Incidentally, ~600ms of that is rendering the list, the rest is just building the array.

At this point, scrolling is smooth but the row refreshes are not (i.e. the list scrolls nicely but the visible row rendering can fall behind, and live filtering the array is acceptably fast). Not shabby but perhaps meriting further work.

Profiling now shows the last remaining bottleneck I have any control over is buildIdPathValueMap — this itself is a function that optimizes id-path lookup deep in the bowels of b8r. (b8r implements the concept of a data-path which lets you uniquely identify any part of a javascript object much as you would in javascript, e.g. foo.bar.baz[17].lurman, except that inside of square brackets you can put an id-path such as app.messages[uuid=0c44293e-a768-4463-9218-15d486c46291].body and b8r will look up that exact element in the array for you.

The thing is, buildIdPathValueMap is itself an optimization specifically targeting big lists that was added when I first added the benchmark. b8r was choking on big lists and it was the id-path lookups that were the culprit. So, when you use an id-path on a list, b8r builds a hash based on the id-path once so you don’t need to scan the list each time. The first time the hash fails, it gets regenerated (for a big, static list the hash only needs to be generated once. For my 1M row array, building that hash is ~300ms. Thing is, it’s regenerating that hash.

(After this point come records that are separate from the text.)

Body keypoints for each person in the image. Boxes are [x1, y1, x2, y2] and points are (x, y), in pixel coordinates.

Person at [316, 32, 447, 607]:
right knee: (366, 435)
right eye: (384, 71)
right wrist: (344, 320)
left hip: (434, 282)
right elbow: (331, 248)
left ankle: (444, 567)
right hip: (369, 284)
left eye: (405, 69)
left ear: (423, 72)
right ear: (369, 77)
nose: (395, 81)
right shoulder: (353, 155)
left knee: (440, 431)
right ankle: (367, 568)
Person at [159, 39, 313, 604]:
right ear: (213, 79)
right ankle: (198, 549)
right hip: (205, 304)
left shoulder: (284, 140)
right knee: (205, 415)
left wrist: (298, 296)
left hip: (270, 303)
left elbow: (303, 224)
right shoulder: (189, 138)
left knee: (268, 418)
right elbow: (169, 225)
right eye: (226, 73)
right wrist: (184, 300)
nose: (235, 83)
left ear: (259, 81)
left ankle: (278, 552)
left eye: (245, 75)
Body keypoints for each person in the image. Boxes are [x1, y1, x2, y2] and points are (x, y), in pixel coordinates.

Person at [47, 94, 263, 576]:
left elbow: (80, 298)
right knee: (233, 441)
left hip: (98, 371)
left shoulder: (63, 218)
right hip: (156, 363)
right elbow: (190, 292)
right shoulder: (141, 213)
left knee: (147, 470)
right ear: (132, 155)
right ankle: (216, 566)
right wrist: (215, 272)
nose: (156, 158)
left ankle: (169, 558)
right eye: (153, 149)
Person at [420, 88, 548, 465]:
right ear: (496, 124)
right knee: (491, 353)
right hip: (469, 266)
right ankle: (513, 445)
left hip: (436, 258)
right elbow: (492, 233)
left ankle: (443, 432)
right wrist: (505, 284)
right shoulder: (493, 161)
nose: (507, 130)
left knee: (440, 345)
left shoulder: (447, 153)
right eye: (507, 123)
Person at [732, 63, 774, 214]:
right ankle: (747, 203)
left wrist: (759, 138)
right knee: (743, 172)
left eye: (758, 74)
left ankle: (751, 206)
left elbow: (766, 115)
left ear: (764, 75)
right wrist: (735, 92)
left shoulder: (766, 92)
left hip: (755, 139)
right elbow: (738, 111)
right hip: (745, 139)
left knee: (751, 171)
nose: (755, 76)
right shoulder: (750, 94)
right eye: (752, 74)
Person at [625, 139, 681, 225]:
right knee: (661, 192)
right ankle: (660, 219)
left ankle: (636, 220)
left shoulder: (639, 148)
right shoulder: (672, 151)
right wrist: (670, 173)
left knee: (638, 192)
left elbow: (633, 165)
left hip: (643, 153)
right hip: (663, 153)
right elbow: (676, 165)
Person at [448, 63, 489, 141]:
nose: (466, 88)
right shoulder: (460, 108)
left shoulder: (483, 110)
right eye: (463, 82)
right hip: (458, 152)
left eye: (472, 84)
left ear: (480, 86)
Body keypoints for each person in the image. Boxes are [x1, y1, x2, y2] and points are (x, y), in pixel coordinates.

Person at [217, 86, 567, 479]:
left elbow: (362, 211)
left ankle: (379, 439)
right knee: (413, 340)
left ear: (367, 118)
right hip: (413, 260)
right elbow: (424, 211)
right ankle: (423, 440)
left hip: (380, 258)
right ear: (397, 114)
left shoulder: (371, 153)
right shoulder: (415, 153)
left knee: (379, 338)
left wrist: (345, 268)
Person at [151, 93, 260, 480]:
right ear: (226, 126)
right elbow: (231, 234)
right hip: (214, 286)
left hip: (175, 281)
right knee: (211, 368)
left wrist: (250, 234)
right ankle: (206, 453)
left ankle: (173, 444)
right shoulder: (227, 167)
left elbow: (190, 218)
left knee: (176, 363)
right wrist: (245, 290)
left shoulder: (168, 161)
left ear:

So, eventually I discover a subtle flaw in biggrid (the thing that powers the virtual slicing of rows for data-table. b8r uses id-paths to optimize list-bindings so that when a specific item in an array changes, only the exact elements bound to values in that list item get updated. And, to save developers the trouble of creating unique list keys (something ReactJS developers will know something about) b8r allows you to use _auto_ as your id-path and guarantees it will efficiently generate unique keys for bound lists.

b8r generates _auto_ keys in bindList, but bindList only generates keys for the list it sees. biggrid slices the list, exposing only visible items, which means _auto_ is missing for hidden elements. When the user scrolls, new elements are exposed which b8r then detects and treats as evidence that the lookup hash for the id-path (_auto_) is invalid. A 300ms thunk later, we have a new hash.

So, the fix (which impacts all filtered lists where the _auto_ id-path is used and the list is not initially displayed without filtering, not just biggrid) is to force _auto_ keys to be generated for the entire list during the creation of the hash. As an added bonus, since this only applies to one specific property but a common case, in the common case we can avoid using getByPath to evaluate the value of each list item at the id-path and just write item._auto_ instead.

  • render table with 1M rows using b8r’s data-table — ~800ms

And now scrolling does not trigger Chrome’s warning about scroll event handlers taking more than a few ms to complete. Scrolling is now wicked fast.